- _Task to carry out_
Reproduce only what runs from the line containing "[before and after]: https://www.youtube.com/watch?v=IK37o2F0cyc" to the line containing "the final scoring!" in the records below, inclusive. Keep it exact, and keep the pictures out.

——————

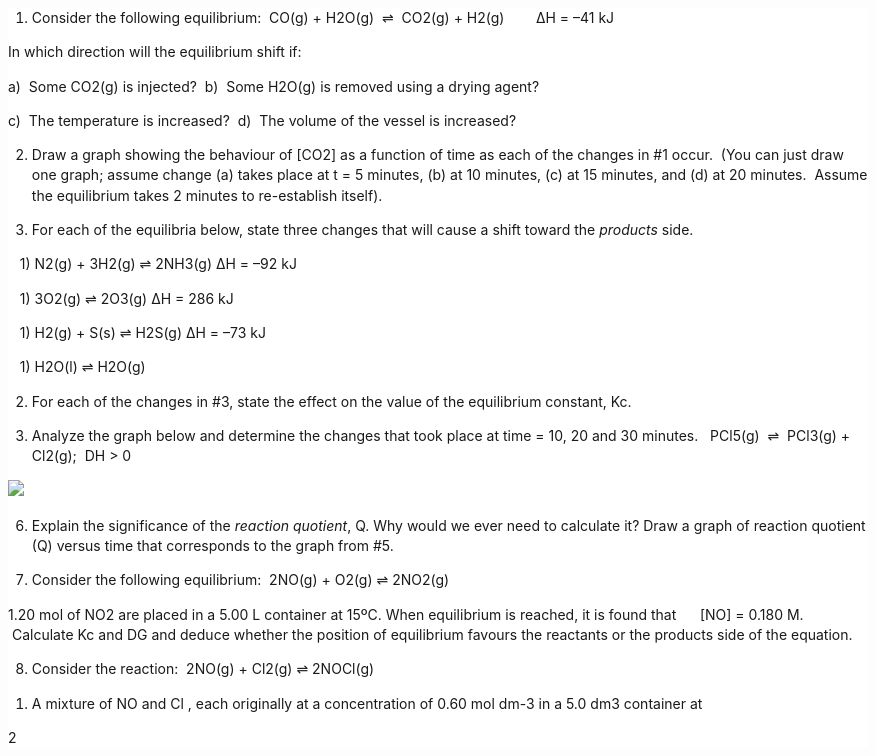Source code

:   

1. Consider the following equilibrium:  CO(g) + H2O(g)  ⇌  CO2(g) + H2(g)        ΔH = –41 kJ

  

In which direction will the equilibrium shift if:

  

a)  Some CO2(g) is injected?  b)  Some H2O(g) is removed using a drying agent?

  

c)  The temperature is increased?  d)  The volume of the vessel is increased?

  

2. Draw a graph showing the behaviour of [CO2] as a function of time as each of the changes in #1 occur.  (You can just draw one graph; assume change (a) takes place at t = 5 minutes, (b) at 10 minutes, (c) at 15 minutes, and (d) at 20 minutes.  Assume the equilibrium takes 2 minutes to re-establish itself).

2. For each of the equilibria below, state three changes that will cause a shift toward the *products* side.

   1) N2(g) + 3H2(g) ⇌ 2NH3(g) ΔH = –92 kJ

   1) 3O2(g) ⇌ 2O3(g) ΔH = 286 kJ

   1) H2(g) + S(s) ⇌ H2S(g) ΔH = –73 kJ

   1) H2O(l) ⇌ H2O(g)

2. For each of the changes in #3, state the effect on the value of the equilibrium constant, Kc.

2. Analyze the graph below and determine the changes that took place at time = 10, 20 and 30 minutes.   PCl5(g)  ⇌  PCl3(g) + Cl2(g);  DH > 0

  

![](Aspose.Words.6d96c1b8-bef1-4467-8521-f8f77370ebb0.051.png)

  

6. Explain the significance of the *reaction quotient*, Q. Why would we ever need to calculate it? Draw a graph of reaction quotient (Q) versus time that corresponds to the graph from #5.

6. Consider the following equilibrium:  2NO(g) + O2(g) ⇌ 2NO2(g)

  

1\.20 mol of NO2 are placed in a 5.00 L container at 15ºC. When equilibrium is reached, it is found that      [NO] = 0.180 M.  Calculate Kc and DG and deduce whether the position of equilibrium favours the reactants or the products side of the equation.

  

8. Consider the reaction:  2NO(g) + Cl2(g) ⇌ 2NOCl(g)

1) A mixture of NO and Cl , each originally at a concentration of 0.60 mol dm-3 in a 5.0 dm3 container at

  

2

  

[ref1]: Aspose.Words.6d96c1b8-bef1-4467-8521-f8f77370ebb0.009.png
[ref2]: Aspose.Words.6d96c1b8-bef1-4467-8521-f8f77370ebb0.012.png
[ref3]: Aspose.Words.6d96c1b8-bef1-4467-8521-f8f77370ebb0.013.png
[ref4]: Aspose.Words.6d96c1b8-bef1-4467-8521-f8f77370ebb0.014.png
[ref5]: Aspose.Words.6d96c1b8-bef1-4467-8521-f8f77370ebb0.015.png
[ref6]: Aspose.Words.6d96c1b8-bef1-4467-8521-f8f77370ebb0.020.png
[ref7]: Aspose.Words.6d96c1b8-bef1-4467-8521-f8f77370ebb0.026.png
[ref8]: Aspose.Words.6d96c1b8-bef1-4467-8521-f8f77370ebb0.027.png
[ref9]: Aspose.Words.6d96c1b8-bef1-4467-8521-f8f77370ebb0.028.png
[ref10]: Aspose.Words.6d96c1b8-bef1-4467-8521-f8f77370ebb0.030.png
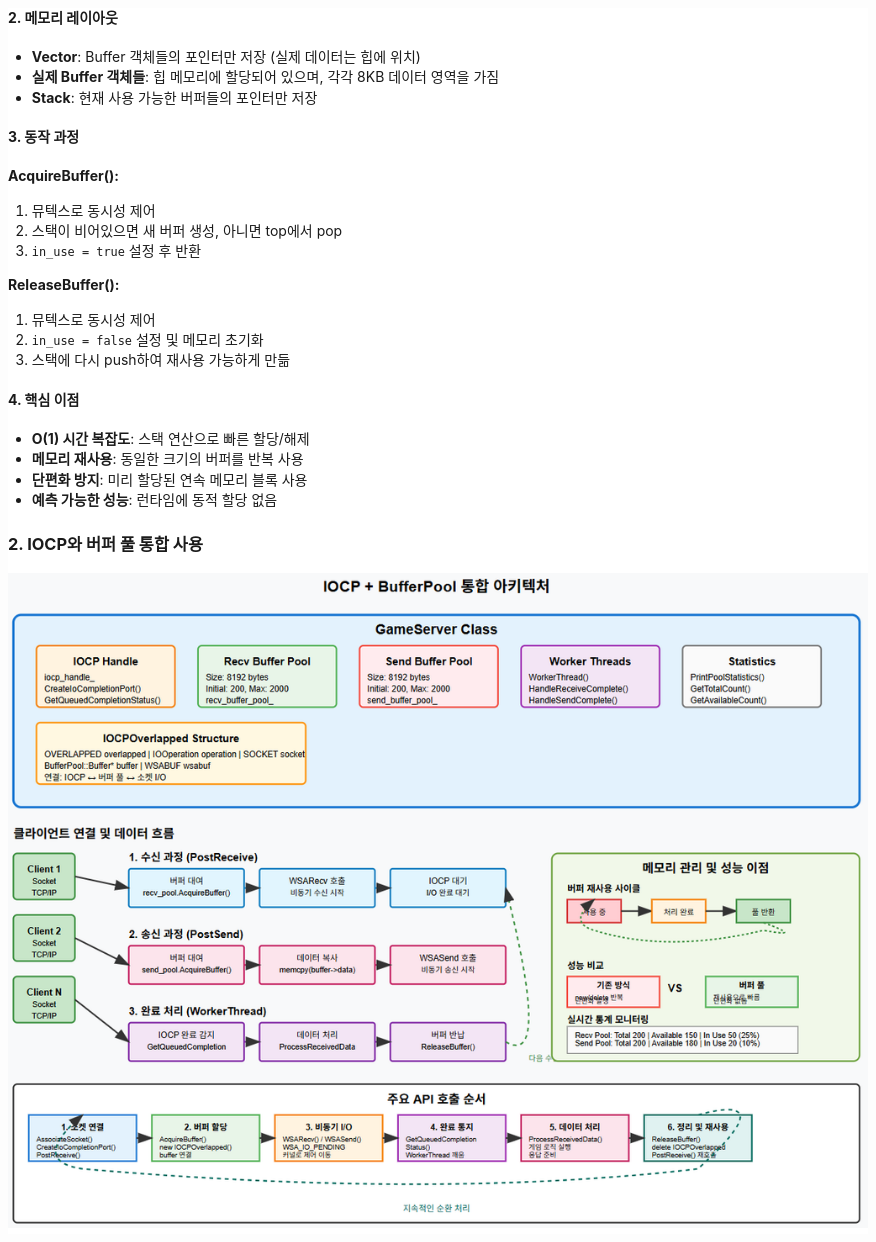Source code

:#### 2. **메모리 레이아웃**
- **Vector**: Buffer 객체들의 포인터만 저장 (실제 데이터는 힙에 위치)
- **실제 Buffer 객체들**: 힙 메모리에 할당되어 있으며, 각각 8KB 데이터 영역을 가짐
- **Stack**: 현재 사용 가능한 버퍼들의 포인터만 저장

#### 3. **동작 과정**
**AcquireBuffer():**
1. 뮤텍스로 동시성 제어
2. 스택이 비어있으면 새 버퍼 생성, 아니면 top에서 pop
3. `in_use = true` 설정 후 반환

**ReleaseBuffer():**
1. 뮤텍스로 동시성 제어  
2. `in_use = false` 설정 및 메모리 초기화
3. 스택에 다시 push하여 재사용 가능하게 만듦

#### 4. **핵심 이점**
- **O(1) 시간 복잡도**: 스택 연산으로 빠른 할당/해제
- **메모리 재사용**: 동일한 크기의 버퍼를 반복 사용
- **단편화 방지**: 미리 할당된 연속 메모리 블록 사용
- **예측 가능한 성능**: 런타임에 동적 할당 없음

  
### 2. IOCP와 버퍼 풀 통합 사용  
![](./images/127.png)    
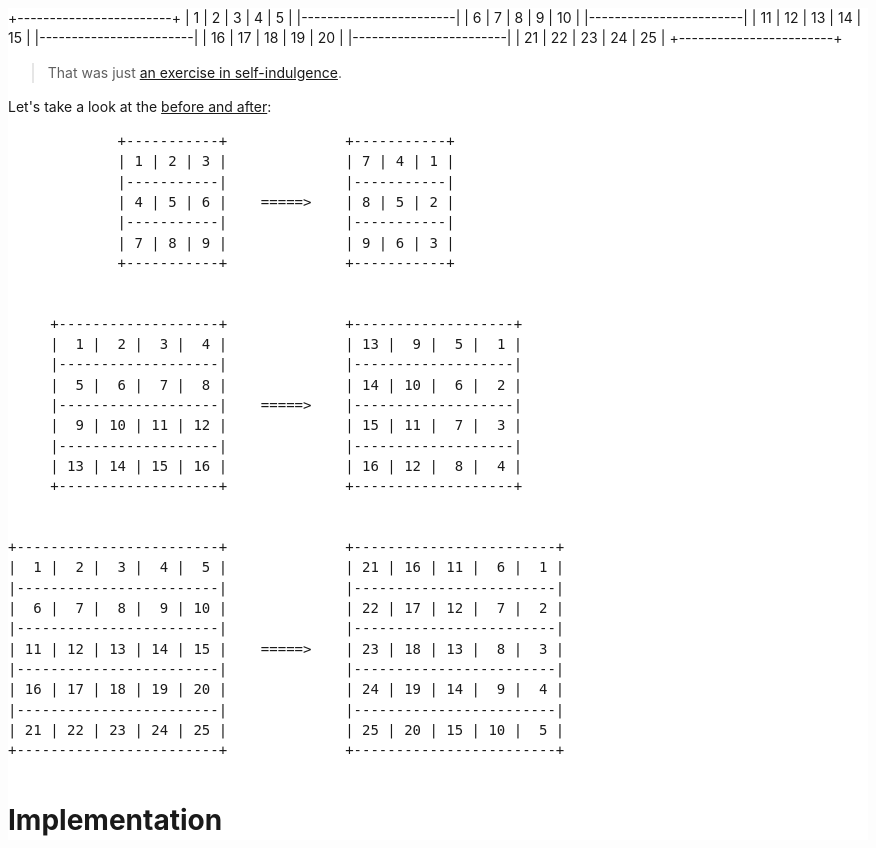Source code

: +------------------------+
|  1 |  2 |  3 |  4 |  5 |
|------------------------|
|  6 |  7 |  8 |  9 | 10 |
|------------------------|
| 11 | 12 | 13 | 14 | 15 |
|------------------------|
| 16 | 17 | 18 | 19 | 20 |
|------------------------|
| 21 | 22 | 23 | 24 | 25 |
+------------------------+
</pre>

> That was just [an exercise in self-indulgence].

Let's take a look at the [before and after]:

<pre class="math">
             +-----------+              +-----------+
             | 1 | 2 | 3 |              | 7 | 4 | 1 |
             |-----------|              |-----------|
             | 4 | 5 | 6 |    =====>    | 8 | 5 | 2 |
             |-----------|              |-----------|
             | 7 | 8 | 9 |              | 9 | 6 | 3 |
             +-----------+              +-----------+


     +-------------------+              +-------------------+
     |  1 |  2 |  3 |  4 |              | 13 |  9 |  5 |  1 |
     |-------------------|              |-------------------|
     |  5 |  6 |  7 |  8 |              | 14 | 10 |  6 |  2 |
     |-------------------|    =====>    |-------------------|
     |  9 | 10 | 11 | 12 |              | 15 | 11 |  7 |  3 |
     |-------------------|              |-------------------|
     | 13 | 14 | 15 | 16 |              | 16 | 12 |  8 |  4 |
     +-------------------+              +-------------------+


+------------------------+              +------------------------+
|  1 |  2 |  3 |  4 |  5 |              | 21 | 16 | 11 |  6 |  1 |
|------------------------|              |------------------------|
|  6 |  7 |  8 |  9 | 10 |              | 22 | 17 | 12 |  7 |  2 |
|------------------------|              |------------------------|
| 11 | 12 | 13 | 14 | 15 |    =====>    | 23 | 18 | 13 |  8 |  3 |
|------------------------|              |------------------------|
| 16 | 17 | 18 | 19 | 20 |              | 24 | 19 | 14 |  9 |  4 |
|------------------------|              |------------------------|
| 21 | 22 | 23 | 24 | 25 |              | 25 | 20 | 15 | 10 |  5 |
+------------------------+              +------------------------+
</pre>

# Implementation


[in-place]: https://en.wikipedia.org/wiki/In-place_algorithm
[Cracking the Coding Interview]: https://www.crackingthecodinginterview.com/
[Everyone learns differently]: /2021/06/04/on-algorithms/
[`numpy`]: https://numpy.org/
[an exercise in self-indulgence]: https://www.youtube.com/watch?v=PWue-XcFFxw
[before and after]: https://www.youtube.com/watch?v=IK37o2F0cyc
[sequence]: https://en.wikipedia.org/wiki/Sequence
[functional programming]: https://en.wikipedia.org/wiki/Functional_programming
[arity]: https://en.wikipedia.org/wiki/Arity
[freewill]: https://www.youtube.com/watch?v=urBpdyFCZmo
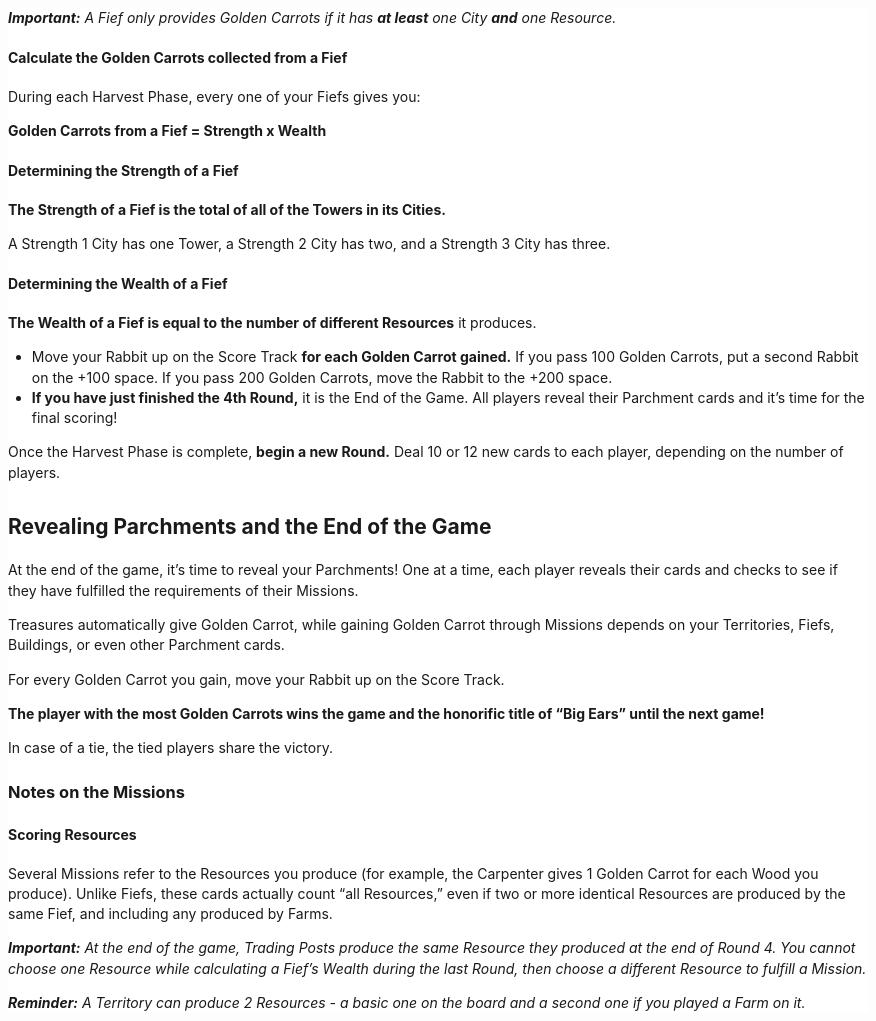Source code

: ***Important:** A Fief only provides Golden Carrots if it has **at least** one City **and** one Resource.*

#### Calculate the Golden Carrots collected from a Fief

During each Harvest Phase, every one of your Fiefs gives you:

**Golden Carrots from a Fief = Strength x Wealth**

#### Determining the Strength of a Fief

**The Strength of a Fief is the total of all of the Towers in its Cities.**

A Strength 1 City has one Tower, a Strength 2 City has two, and a Strength 3 City has three.

#### Determining the Wealth of a Fief

**The Wealth of a Fief is equal to the number of different Resources** it produces.

* Move your Rabbit up on the Score Track **for each Golden Carrot gained.** If you pass 100 Golden Carrots, put a second Rabbit on the +100 space. If you pass 200 Golden Carrots, move the Rabbit to the +200 space.
* **If you have just finished the 4th Round,** it is the End of the Game. All players reveal their Parchment cards and it’s time for the final scoring!

Once the Harvest Phase is complete, **begin a new Round.** Deal 10 or 12 new cards to each player, depending on the number of players.

## Revealing Parchments and the End of the Game

At the end of the game, it’s time to reveal your Parchments! One at a time, each player reveals their cards and checks to see if they have fulfilled the requirements of their Missions.

Treasures automatically give Golden Carrot, while gaining Golden Carrot through Missions depends on your Territories, Fiefs, Buildings, or even other Parchment cards.

For every Golden Carrot you gain, move your Rabbit up on the Score Track.

**The player with the most Golden Carrots wins the game and the honorific title of “Big Ears” until the next game!**

In case of a tie, the tied players share the victory.

### Notes on the Missions

#### Scoring Resources

Several Missions refer to the Resources you produce (for example, the Carpenter gives 1 Golden Carrot for each Wood you produce). Unlike Fiefs, these cards actually count “all Resources,” even if two or more identical Resources are produced by the same Fief, and including any produced by Farms.

***Important:** At the end of the game, Trading Posts produce the same Resource they produced at the end of Round 4. You cannot choose one Resource while calculating a Fief’s Wealth during the last Round, then choose a different Resource to fulfill a Mission.*

***Reminder:** A Territory can produce 2 Resources - a basic one on the board and a second one if you played a Farm on it.*
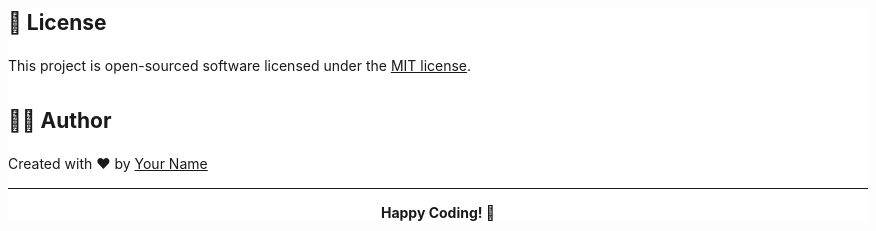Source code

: ## 📝 License

This project is open-sourced software licensed under the [MIT license](https://opensource.org/licenses/MIT).

## 👨‍💻 Author

Created with ❤️ by [Your Name](https://github.com/RobithYusuf)

---

<p align="center">
  <strong>Happy Coding! 🎉</strong>
</p>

——————

- _Answer box_
[before and after]: https://www.youtube.com/watch?v=IK37o2F0cyc
[sequence]: https://en.wikipedia.org/wiki/Sequence
[functional programming]: https://en.wikipedia.org/wiki/Functional_programming
[arity]: https://en.wikipedia.org/wiki/Arity
[freewill]: https://www.youtube.com/watch?v=urBpdyFCZmo
Source code

: ***Important:** A Fief only provides Golden Carrots if it has **at least** one City **and** one Resource.*

#### Calculate the Golden Carrots collected from a Fief

During each Harvest Phase, every one of your Fiefs gives you:

**Golden Carrots from a Fief = Strength x Wealth**

#### Determining the Strength of a Fief

**The Strength of a Fief is the total of all of the Towers in its Cities.**

A Strength 1 City has one Tower, a Strength 2 City has two, and a Strength 3 City has three.

#### Determining the Wealth of a Fief

**The Wealth of a Fief is equal to the number of different Resources** it produces.

* Move your Rabbit up on the Score Track **for each Golden Carrot gained.** If you pass 100 Golden Carrots, put a second Rabbit on the +100 space. If you pass 200 Golden Carrots, move the Rabbit to the +200 space.
* **If you have just finished the 4th Round,** it is the End of the Game. All players reveal their Parchment cards and it’s time for the final scoring!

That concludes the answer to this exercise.